> [Dataset items]
== == ==

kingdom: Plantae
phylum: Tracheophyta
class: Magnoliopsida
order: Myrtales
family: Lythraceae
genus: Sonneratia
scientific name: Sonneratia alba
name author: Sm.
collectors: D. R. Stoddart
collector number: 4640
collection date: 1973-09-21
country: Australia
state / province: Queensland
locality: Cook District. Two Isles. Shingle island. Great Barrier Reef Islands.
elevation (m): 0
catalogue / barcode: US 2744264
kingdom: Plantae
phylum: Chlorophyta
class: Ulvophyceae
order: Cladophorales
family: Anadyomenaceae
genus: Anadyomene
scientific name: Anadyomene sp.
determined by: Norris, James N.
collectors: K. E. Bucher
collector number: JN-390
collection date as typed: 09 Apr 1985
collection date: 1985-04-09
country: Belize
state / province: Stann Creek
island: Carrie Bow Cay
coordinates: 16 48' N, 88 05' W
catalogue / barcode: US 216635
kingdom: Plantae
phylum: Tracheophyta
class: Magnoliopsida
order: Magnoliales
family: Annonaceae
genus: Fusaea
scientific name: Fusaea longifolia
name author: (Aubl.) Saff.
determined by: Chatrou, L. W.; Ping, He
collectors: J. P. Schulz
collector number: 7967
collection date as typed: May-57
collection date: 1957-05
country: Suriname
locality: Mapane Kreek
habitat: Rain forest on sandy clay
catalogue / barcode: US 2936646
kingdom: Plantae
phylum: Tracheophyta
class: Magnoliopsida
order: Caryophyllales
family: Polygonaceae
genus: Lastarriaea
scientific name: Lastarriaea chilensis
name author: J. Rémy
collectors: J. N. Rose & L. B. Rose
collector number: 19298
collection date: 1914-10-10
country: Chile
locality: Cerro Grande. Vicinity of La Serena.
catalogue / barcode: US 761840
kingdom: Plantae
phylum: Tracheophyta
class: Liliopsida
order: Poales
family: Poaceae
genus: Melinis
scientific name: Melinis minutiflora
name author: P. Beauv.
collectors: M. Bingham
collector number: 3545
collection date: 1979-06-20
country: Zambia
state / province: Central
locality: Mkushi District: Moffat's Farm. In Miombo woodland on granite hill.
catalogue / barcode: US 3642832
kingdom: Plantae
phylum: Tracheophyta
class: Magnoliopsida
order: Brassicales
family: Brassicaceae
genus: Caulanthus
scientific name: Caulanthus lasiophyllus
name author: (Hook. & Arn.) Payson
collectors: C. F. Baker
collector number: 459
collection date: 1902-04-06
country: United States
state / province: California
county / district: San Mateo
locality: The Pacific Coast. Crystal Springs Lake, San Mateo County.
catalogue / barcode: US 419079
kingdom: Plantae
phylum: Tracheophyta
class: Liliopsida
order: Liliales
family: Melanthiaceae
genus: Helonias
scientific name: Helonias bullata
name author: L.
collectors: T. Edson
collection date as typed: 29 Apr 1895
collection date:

== == ==

Retype everything in the data from the line containing "family: Melanthiaceae" down to the end, keeping each line unchanged.

family: Melanthiaceae
genus: Helonias
scientific name: Helonias bullata
name author: L.
collectors: T. Edson
collection date as typed: 29 Apr 1895
collection date:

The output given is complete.